実行する指示 » 医薬品の有効期限と廃棄についての文章を、最後の文の次から引き継いで書き進めてください。

ページ抜粋 »
○ ○ ○ ○ ○
どんどん捨ててます。
どんどん廃棄していきます。
なぜなら医薬品の箱に有効期限が書かれていて
それをオーバーしたら品質を保証できなくなるし、危ないから捨てるんです。
仮に100錠買って、1錠しか使用されなくて99錠残ってても
99錠捨てます。
捨てるの前提で買ってます。捨てることも考慮して買ってます。
捨てるのわかってるから高額商品は対応しない薬局もあるみたいですが
気持ちはわかります。
なのに薬価と、購入値段はもうほぼ0円の状態。
ほんと呆れるほかない。
そんな愚痴はおいといて(またするけど)
1. 「医薬品の期限」とは何を意味しているのか?
医薬品の期限とは、一般に「有効期限」を指すが、その実体は単純な“賞味期限”とは異なる。
有効期限=医薬品が規格どおりの品質(有効成分量・純度・外観・安定性)を保てるとメーカーが保証できる期間
である。
○ ○ ○ ○ ○
データ抜粋 »
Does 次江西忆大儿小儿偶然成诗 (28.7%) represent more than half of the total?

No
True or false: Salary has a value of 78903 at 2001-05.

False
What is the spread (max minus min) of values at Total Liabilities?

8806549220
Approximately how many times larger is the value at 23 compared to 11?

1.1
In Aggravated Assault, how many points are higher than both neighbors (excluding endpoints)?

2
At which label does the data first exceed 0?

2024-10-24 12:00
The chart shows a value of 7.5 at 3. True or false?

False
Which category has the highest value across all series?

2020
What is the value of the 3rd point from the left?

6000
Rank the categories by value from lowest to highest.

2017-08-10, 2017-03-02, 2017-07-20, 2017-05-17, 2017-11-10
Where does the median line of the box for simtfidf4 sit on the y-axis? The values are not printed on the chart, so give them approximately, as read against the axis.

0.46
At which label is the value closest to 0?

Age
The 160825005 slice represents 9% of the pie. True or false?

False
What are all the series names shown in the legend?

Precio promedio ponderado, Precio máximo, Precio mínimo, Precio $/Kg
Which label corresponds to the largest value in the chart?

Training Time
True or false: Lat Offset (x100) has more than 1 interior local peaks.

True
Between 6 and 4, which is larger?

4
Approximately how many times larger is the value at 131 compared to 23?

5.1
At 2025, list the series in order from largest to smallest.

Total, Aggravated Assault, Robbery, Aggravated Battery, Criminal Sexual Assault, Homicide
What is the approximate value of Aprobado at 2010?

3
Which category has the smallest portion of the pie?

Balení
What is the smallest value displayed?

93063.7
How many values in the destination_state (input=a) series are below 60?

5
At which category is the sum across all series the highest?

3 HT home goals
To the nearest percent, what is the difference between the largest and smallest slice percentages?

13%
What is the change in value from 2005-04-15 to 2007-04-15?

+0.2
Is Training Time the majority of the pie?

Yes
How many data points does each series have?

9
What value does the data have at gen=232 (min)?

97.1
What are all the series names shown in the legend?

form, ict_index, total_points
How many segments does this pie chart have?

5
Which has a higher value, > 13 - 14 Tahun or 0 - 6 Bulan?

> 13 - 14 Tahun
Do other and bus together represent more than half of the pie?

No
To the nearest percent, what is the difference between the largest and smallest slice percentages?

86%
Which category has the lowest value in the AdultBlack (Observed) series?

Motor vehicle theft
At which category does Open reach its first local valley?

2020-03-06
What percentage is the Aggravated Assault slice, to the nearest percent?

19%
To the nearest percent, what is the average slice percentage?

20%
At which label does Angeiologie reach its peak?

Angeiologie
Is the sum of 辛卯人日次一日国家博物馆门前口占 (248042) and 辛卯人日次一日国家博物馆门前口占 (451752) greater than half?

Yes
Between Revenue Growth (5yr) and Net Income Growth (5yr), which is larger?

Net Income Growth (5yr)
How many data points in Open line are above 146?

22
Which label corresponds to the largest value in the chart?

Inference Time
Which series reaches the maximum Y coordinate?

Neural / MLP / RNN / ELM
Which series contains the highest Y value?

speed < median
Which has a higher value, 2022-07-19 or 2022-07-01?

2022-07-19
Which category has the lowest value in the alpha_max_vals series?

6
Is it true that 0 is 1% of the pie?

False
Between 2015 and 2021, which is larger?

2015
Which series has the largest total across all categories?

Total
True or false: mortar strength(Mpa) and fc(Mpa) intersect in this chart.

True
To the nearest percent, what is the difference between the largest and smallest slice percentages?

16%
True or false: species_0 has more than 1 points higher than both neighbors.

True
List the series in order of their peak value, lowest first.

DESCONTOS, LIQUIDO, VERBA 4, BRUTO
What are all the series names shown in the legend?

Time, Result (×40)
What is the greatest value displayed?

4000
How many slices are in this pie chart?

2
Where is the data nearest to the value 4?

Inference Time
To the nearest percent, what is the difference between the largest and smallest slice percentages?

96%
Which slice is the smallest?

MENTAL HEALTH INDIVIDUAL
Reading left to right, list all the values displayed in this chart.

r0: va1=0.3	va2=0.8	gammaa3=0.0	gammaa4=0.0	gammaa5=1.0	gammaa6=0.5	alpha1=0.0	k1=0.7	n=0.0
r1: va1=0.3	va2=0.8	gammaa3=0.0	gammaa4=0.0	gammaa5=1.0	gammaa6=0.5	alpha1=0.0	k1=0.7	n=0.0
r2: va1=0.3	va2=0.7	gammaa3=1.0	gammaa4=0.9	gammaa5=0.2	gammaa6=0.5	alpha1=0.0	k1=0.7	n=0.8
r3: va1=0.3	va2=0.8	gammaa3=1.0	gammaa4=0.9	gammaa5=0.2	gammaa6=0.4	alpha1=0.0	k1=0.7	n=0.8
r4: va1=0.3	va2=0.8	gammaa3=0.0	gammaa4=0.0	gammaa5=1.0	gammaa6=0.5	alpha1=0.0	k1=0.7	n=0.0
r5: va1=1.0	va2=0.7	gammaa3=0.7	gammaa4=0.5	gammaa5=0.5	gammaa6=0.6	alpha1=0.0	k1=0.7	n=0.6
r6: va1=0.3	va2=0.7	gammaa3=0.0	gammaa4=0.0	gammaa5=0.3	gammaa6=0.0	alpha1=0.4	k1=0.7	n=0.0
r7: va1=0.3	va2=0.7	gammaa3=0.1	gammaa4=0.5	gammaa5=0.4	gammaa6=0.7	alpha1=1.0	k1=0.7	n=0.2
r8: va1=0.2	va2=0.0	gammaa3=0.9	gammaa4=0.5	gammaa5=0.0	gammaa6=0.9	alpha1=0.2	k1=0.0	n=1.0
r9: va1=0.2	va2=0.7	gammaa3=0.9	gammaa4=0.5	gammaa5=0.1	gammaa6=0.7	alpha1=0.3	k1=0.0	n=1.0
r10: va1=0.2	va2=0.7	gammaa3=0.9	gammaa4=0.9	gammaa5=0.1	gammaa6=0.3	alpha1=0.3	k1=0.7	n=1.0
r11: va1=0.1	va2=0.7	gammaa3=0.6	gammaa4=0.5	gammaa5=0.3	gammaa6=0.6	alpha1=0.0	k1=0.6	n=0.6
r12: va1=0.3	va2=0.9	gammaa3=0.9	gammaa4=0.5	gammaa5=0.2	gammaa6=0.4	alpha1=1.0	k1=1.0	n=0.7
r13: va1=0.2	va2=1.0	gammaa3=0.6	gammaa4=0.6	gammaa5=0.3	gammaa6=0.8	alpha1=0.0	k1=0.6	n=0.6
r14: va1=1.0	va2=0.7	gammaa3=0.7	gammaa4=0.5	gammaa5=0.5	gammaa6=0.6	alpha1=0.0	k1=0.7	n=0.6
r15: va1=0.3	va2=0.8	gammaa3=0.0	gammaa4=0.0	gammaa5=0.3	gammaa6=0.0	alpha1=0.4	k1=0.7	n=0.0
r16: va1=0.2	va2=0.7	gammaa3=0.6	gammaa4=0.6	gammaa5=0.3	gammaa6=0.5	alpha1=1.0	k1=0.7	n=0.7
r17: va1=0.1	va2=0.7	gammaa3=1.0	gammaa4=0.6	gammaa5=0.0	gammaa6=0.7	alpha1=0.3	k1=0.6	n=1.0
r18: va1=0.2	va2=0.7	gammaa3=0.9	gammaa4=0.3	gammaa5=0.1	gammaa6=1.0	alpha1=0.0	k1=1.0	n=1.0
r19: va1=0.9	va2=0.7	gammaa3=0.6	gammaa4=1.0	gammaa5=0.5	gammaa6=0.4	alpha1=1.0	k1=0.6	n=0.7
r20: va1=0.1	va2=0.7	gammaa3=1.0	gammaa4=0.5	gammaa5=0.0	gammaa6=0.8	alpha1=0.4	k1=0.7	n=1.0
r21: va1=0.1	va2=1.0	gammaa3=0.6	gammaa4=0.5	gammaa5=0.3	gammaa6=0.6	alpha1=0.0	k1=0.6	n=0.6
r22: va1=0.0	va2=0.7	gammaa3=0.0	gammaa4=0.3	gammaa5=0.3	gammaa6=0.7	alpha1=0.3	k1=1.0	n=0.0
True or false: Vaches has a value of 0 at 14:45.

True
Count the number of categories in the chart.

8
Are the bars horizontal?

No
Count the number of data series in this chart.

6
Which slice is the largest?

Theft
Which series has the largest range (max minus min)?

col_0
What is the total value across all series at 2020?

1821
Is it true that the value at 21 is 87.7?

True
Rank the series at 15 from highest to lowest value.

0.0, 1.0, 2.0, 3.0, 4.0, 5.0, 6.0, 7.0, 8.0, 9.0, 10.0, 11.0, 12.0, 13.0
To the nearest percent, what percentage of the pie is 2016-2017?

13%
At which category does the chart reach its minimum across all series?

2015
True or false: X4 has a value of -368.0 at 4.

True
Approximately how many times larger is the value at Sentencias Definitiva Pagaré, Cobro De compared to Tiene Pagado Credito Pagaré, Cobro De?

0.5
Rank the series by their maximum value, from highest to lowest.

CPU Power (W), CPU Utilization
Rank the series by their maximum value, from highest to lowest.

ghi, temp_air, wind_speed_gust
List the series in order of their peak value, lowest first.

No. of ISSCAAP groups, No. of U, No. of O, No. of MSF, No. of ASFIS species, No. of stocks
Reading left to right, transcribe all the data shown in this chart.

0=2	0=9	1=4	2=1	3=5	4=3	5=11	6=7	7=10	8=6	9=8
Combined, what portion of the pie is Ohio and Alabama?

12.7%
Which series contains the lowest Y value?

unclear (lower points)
○ ○ ○ ○ ○
出力 »
ここでいう“品質”とは、
- 有効成分が十分に残っているか
- 成分が分解・変質していないか
- pH や粘度など物理化学的特性が保たれているか
- 微生物汚染が起きていないか
といった総合的な要素を指す。
つまり有効期限とは、
“この期間までは正しい効果が期待できる”と製造会社が責任を持てるライン
のこと。
安全性の期限ではなく、「品質保証期間」である点が重要である。
2. なぜ医薬品に期限が必要なのか?──薬は“変化する物質”だから
医薬品の多くは、化学的に完全に安定しているわけではない。
温度・光・湿度・酸素などの影響を受け、時間とともに劣化していく。
劣化のパターンは大きく2つに分類できる。
(1)化学的分解(安定性の低下)
医薬品は化学物質であり、自然に分解反応が進む。
- 酸化
- 加水分解
- 光分解
- pH変化
これらにより、有効成分が減少し、効果が弱まる。
例:アスピリン → 加水分解で酢酸臭
例:ビタミンC → 酸化で褐色に
(2)微生物汚染
水分を含む製剤では、外気中の微量な細菌・カビが増殖する可能性がある。
- シロップ
- クリーム
- 液体医薬品
などは特に影響を受けやすい。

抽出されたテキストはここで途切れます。